April 13, 2012

Texas Court of Appeals

Ex parte Rodriguez – 7th COA

No. 07-11-0384-CR : 4/3/12

Issue:

Did the trial court properly deny a pretrial writ of habeas corpus alleging a violation of double jeopardy where, previously, a mistrial had been granted due to the State’s delayed disclosure of photographic evidence obtained by a sexual assault nurse examiner (SANE)?

Holding:

Yes, the decision to declare a mistrial, even if “improvidently quick” was manifestly necessary. Where a trial judge faces the options of either 1) excluding the photographs and thereby creating a potential ineffective assistance of counsel claim or 2) continuing the proceedings for an indeterminate but lengthy period of time, the decision is within the zone of reasonable disagreement.
Read Opinion 

Commentary:

This is a very thorough and well-researched decision that discusses the facts in good detail. But I would be careful in relying upon it until the Court of Criminal Appeals has had a chance to review it. Granting of a mistrial because of the delayed disclosure of only potentially exculpatory evidence seems, on its face, to be an extreme remedy. And the photographs may have in fact been largely inculpatory. This case was obviously litigated well on appeal, and this decision is definitely one you should read if you are faced with a double jeopardy claim after the trial court’s granting of a mistrial.

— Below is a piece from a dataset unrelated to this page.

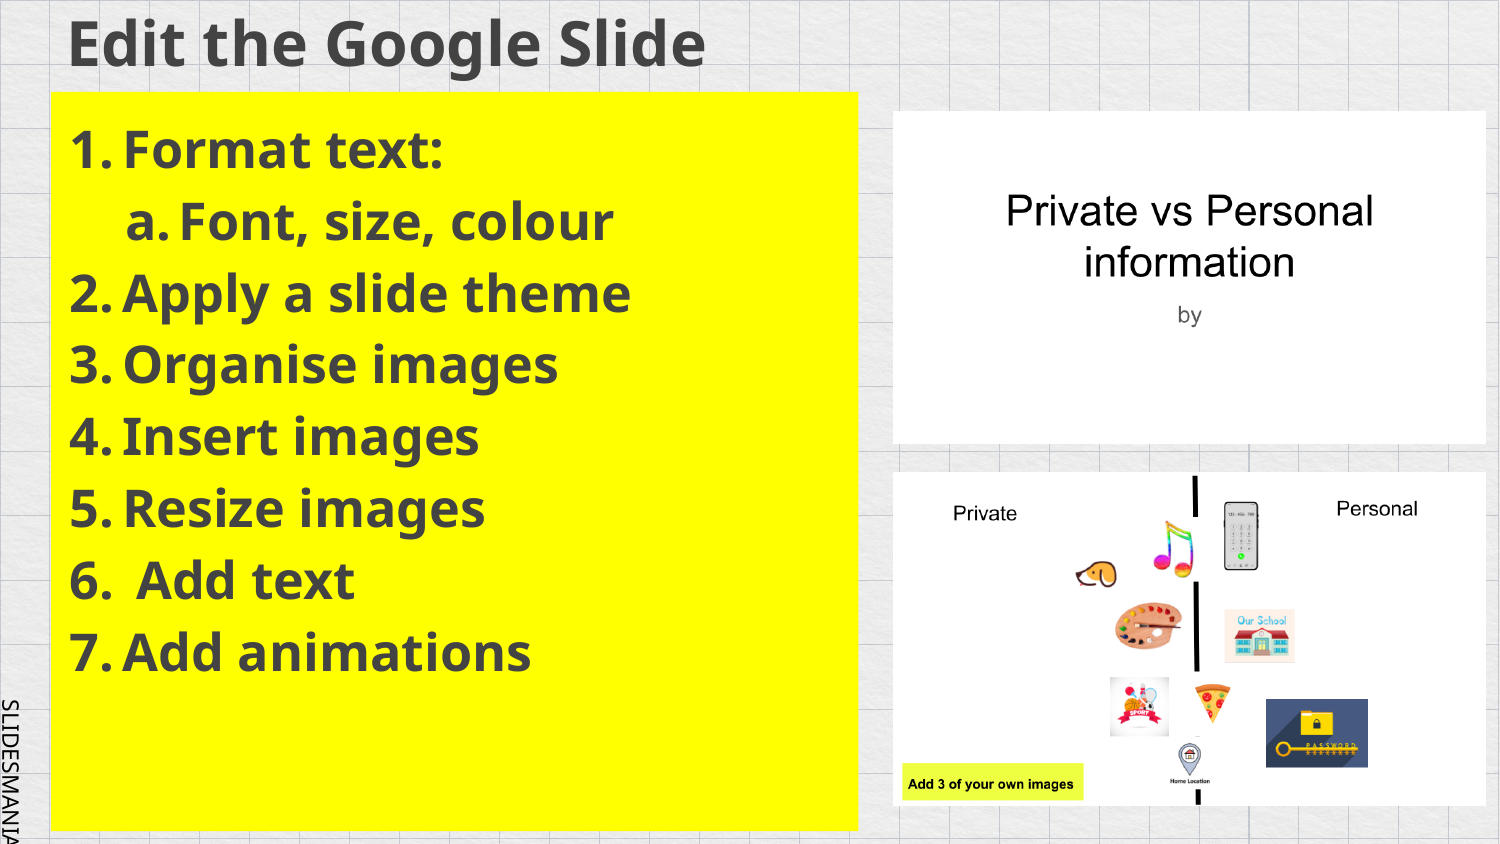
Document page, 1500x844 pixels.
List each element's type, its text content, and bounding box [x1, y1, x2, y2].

Crippen v. State – 11th COA

No. 11-11-00138-CR : 4/5/12

Issue:

Did the trial court wrongly deny a defendant charged with aggravated assault of a child by digital penetration an instruction of injury to a child?

Holding:

No. Although the child here did suffer bodily injury, injury to a child requires an additional element of bodily or mental injury, and evidence of penetration does not constitute proof of bodily injury. Additionally, the State was not required to prove an injury, and the offense of injury to a child cannot be proven by the same facts necessary to prove aggravated sexual assault of a child younger than 14 years. Also, injury to a child is not the lesser-included offense of aggravated sexual assault of a child on any other grounds under CCP art. 37.09.
Read Opinion 

Commentary:

This is a short decision, but it is very helpful if you are confronted with an argument in a prosecution for aggravated sexual assault of a child that the defendant is entitled to an instruction on injury to a child. The court holds that the first prong of the test for an instruction is not satisfied: Injury to a child is not a lesser-included offense of aggravated sexual assault of a child. But frankly I do not believe that the second prong of the test could be satisfied either. There does not appear to be any evidence that, if the defendant was guilty, he was guilty only of injury to a child.

Rolle v. State – 14th COA

No. 14-10-01168-CR : 4/5/12

Issue:

At the guilt/innocence stage of a capital murder trial, did the trial court improperly admit one of two autopsy photographs of the deceased’s unborn baby?

Holding:

Yes, three out of the four factors considered (probity, impression, and need) favored exclusion of the photograph, but the error was harmless.
Read Opinion 

Dissent:

The admission harmed the defendant.

Commentary:

In a murder prosecution, in which your victim is a pregnant woman, you should think long and hard about introducing a photograph of the victim’s unborn child. Such evidence has caused problems in several murder cases in the past. It did not cause a reversal here only because the defendant’s punishment was automatic, and evidence of the defendant’s guilt was strong.